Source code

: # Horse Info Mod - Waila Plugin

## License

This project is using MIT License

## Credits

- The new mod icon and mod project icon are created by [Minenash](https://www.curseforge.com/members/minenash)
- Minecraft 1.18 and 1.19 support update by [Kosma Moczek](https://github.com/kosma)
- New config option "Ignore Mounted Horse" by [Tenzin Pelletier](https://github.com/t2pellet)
|---|
### [GOAL OF THE EXERCISE]
In the listing above, find the line with "- The new mod" and set down that line and all after it exactly, through the final line.

### [TASK RESPONSE]
- The new mod icon and mod project icon are created by [Minenash](https://www.curseforge.com/members/minenash)
- Minecraft 1.18 and 1.19 support update by [Kosma Moczek](https://github.com/kosma)
- New config option "Ignore Mounted Horse" by [Tenzin Pelletier](https://github.com/t2pellet)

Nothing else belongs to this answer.